1) Install JON 2.3.1 on Oracle 10g
2) Create some alerts
   (i) Alert:
       Alert -1: Created on platform, the alert condition is Free Memory > 0.1
       Alert -2: Created on JBoss AS server, the alert condition is Free Memory
> 0.1
       Alert -3: Created on RHQ Agent, the alert condition is Free Memory > 0.1
3) Upgrade JON 2.3.1 to JON 2.4 (build #177) (same database Oracle 10g)
4) Login to JON 2.4 and select platform or (any) resource

Actual results:
Upgrade JON 2.3.1 to JON 2.4 with Oracle 10g gives error/exception - ORA-00060: deadlock detected while waiting for resource

Expected results:
Upgrade JON 2.3.1 to JON 2.4 should upgrade with all its data without any
error/exception.

Comment 8 Rajan Timaniya 2010-05-31 08:55:47 UTC
Created attachment 418209 [details]
server log

Comment 9 Charles Crouch 2010-06-02 20:43:17 UTC
This should be marked VERIFIED right Rajan?

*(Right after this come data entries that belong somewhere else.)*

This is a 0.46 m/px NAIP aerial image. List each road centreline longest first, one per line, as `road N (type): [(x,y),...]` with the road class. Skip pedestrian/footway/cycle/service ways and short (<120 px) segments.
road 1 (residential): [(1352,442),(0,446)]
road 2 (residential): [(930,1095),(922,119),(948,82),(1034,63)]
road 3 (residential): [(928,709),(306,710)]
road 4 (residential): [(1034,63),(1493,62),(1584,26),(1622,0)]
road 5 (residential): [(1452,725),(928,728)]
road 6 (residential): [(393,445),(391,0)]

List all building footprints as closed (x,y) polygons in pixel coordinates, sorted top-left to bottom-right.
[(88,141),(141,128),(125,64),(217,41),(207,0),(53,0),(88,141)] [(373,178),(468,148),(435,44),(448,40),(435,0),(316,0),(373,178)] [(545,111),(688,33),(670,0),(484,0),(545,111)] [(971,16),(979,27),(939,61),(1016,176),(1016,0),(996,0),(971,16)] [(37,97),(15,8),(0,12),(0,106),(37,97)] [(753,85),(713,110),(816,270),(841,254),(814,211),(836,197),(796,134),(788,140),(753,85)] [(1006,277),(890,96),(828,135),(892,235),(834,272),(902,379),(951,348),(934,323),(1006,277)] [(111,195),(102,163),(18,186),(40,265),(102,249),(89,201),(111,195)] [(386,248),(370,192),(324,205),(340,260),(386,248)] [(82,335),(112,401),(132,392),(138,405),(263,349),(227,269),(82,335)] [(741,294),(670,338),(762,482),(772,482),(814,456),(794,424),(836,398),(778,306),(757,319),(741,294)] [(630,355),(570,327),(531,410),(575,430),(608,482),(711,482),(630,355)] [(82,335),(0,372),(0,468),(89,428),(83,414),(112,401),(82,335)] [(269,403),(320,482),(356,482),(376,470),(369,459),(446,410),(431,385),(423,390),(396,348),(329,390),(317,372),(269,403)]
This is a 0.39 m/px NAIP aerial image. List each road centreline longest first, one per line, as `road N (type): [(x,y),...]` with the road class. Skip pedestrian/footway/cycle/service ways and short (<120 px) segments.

Comment 10 Rajan Timaniya 2010-06-03 04:44:30 UTC
Charles, the bug test for JON build #170 there wasn't observed 'ORA-00060: deadlock detected while waiting for resource' error. But during upgrade test for JON build #177, observed same error again.

Should I open separate bug for this?

Comment 11 Jay Shaughnessy 2010-06-03 19:09:02 UTC
This deadlock is completely different from the original deadlock in this issue.  It probably merits a separate BZ entry.

I don't think the repro steps are sufficient as this must have taken place after an uninventory of resources.  Checking back with QA about this...

Comment 12 Rajan Timaniya 2010-06-04 11:02:27 UTC
As the deadlock error mentioned in comment-7 (https://bugzilla.redhat.com/show_bug.cgi?id=594706#c7) is different from the original deadlock, so I will again retest this with JON 2.4 Beta0 release and open new bug.

Comment 13 Corey Welton 2010-08-12 16:58:40 UTC
Mass-closure of verified bugs against JON.